After an extensive review of the facts and the law Justice Boyle concluded that Ms. Hendriks was an employee:
 Having considered all of the relevant facts as they relate to the parties’ intention and the indicia or considerations of subordination and control, tools and supplies, and financial risk and opportunity, I conclude that the relationship between Ms. Hendriks and Uprise.FM was an employment relationship.
 Given especially the extent of Uprise.FM’s direction of the performance of the work duties and its actual monitoring and approval rights and requirements in practice, and given the very limited financial risks to the worker, the absence of any financial investment by Ms. Hendriks and her relatively fixed financial rewards by which she could only generate more income by working more hours, these particular facts and circumstances considered as a whole quite strongly give rise to an employment relationship that constitutes insurable employment under the Employment Insurance Act.

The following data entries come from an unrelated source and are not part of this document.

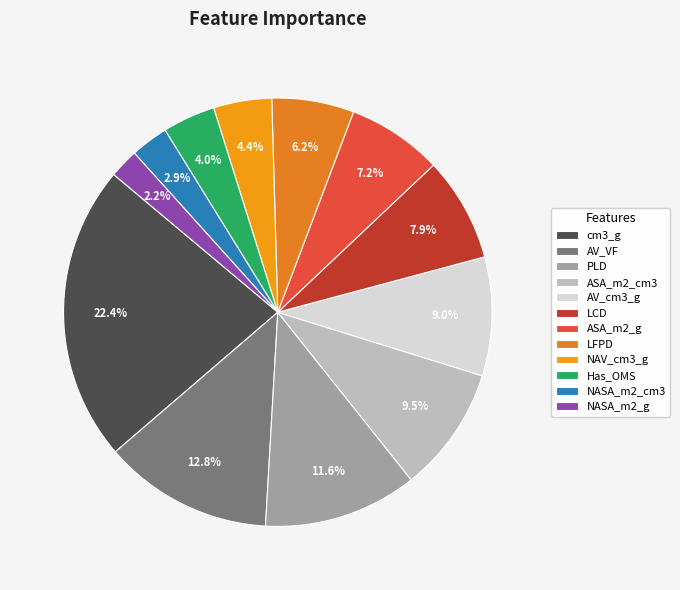

To the nearest percent, what is the difference between the largest and smallest slice percentages?

20%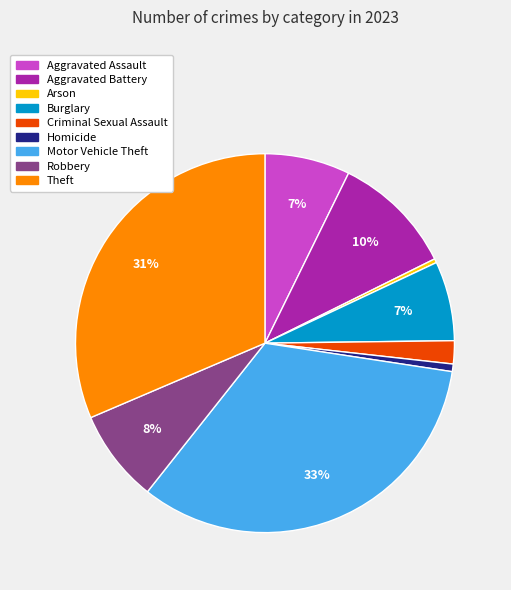

Which slice is the largest?

Motor Vehicle Theft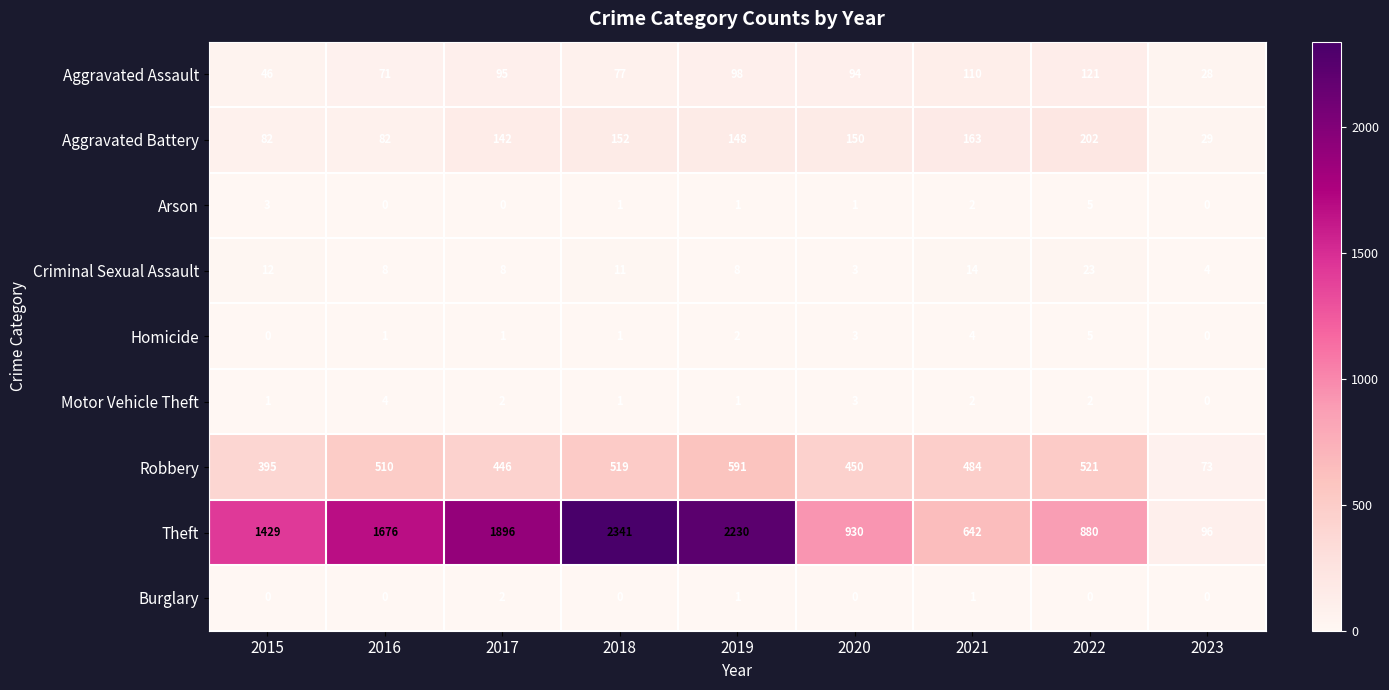

Which series has the largest range (max minus min)?

Theft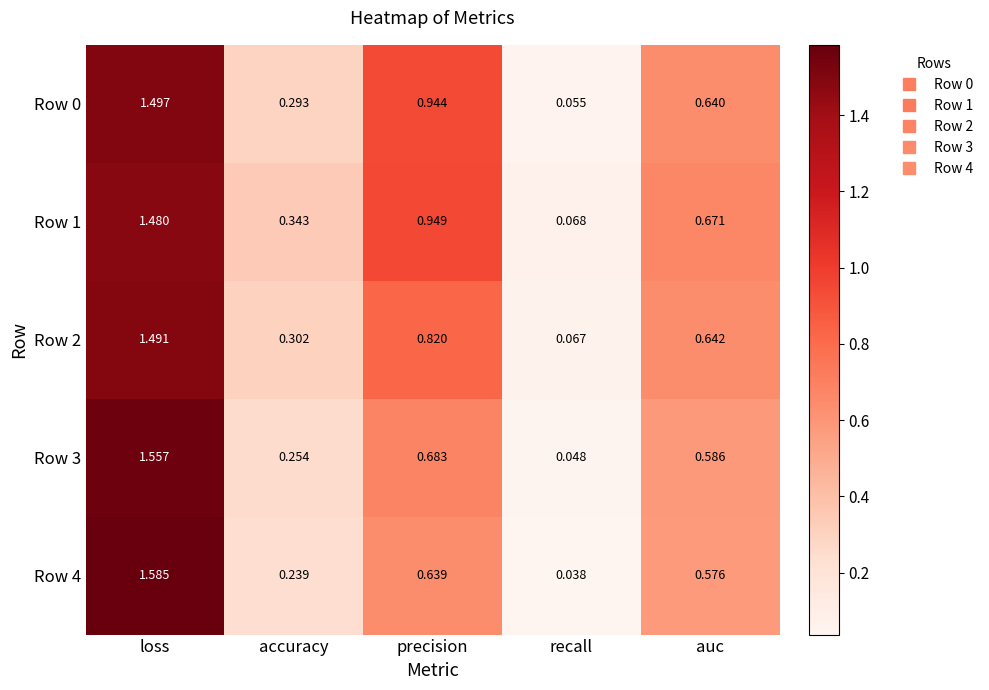

What is the total value across all series at auc?

3.1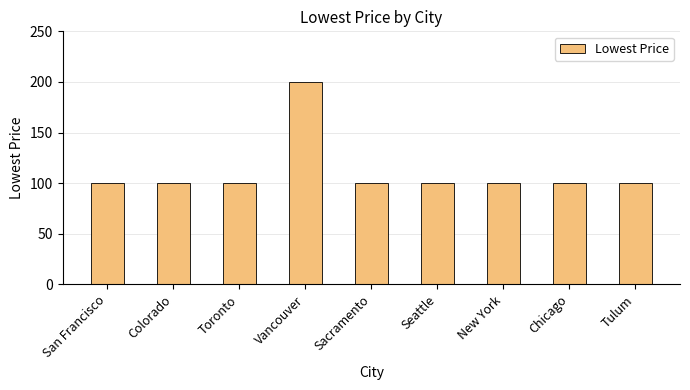

What is the label of the 9th bar from the right?

San Francisco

 The decision by CRA CPP/EI Appeals to reverse the ruling that this relationship was employment was entirely inappropriate and the findings or concerns of the Appeals agent are inconsistent with the evidence before this Court. The Appeals agent was concerned that (i) Ms. Hendriks may have misrepresented her yoga activities and (ii) Ms. Hendriks was inconsistent in her answers as to whether the employment agreement was ever signed. These were the credibility concerns given by the Appeals agent for instead accepting Mr. Silverman’s version of the facts and events. This is very surprising given that it is apparent from the Appeals Report that Mr. Silverman misled CRA by saying he never produced or signed an employment agreement, or in the words of the Appeals agent that he never created one. Given that a digital unsigned version was provided to the Appeals agent by Ms. Hendriks along with its cover email indicating it was Uprise.FM’s standard employment agreement, it is surprising the Appeals agent did not recognize Mr. Silverman’s credibility as an issue. The Appeals agent never dealt with this in reaching her decision. There was no satisfactory
As a result the appeal was allowed. There was no order as to costs.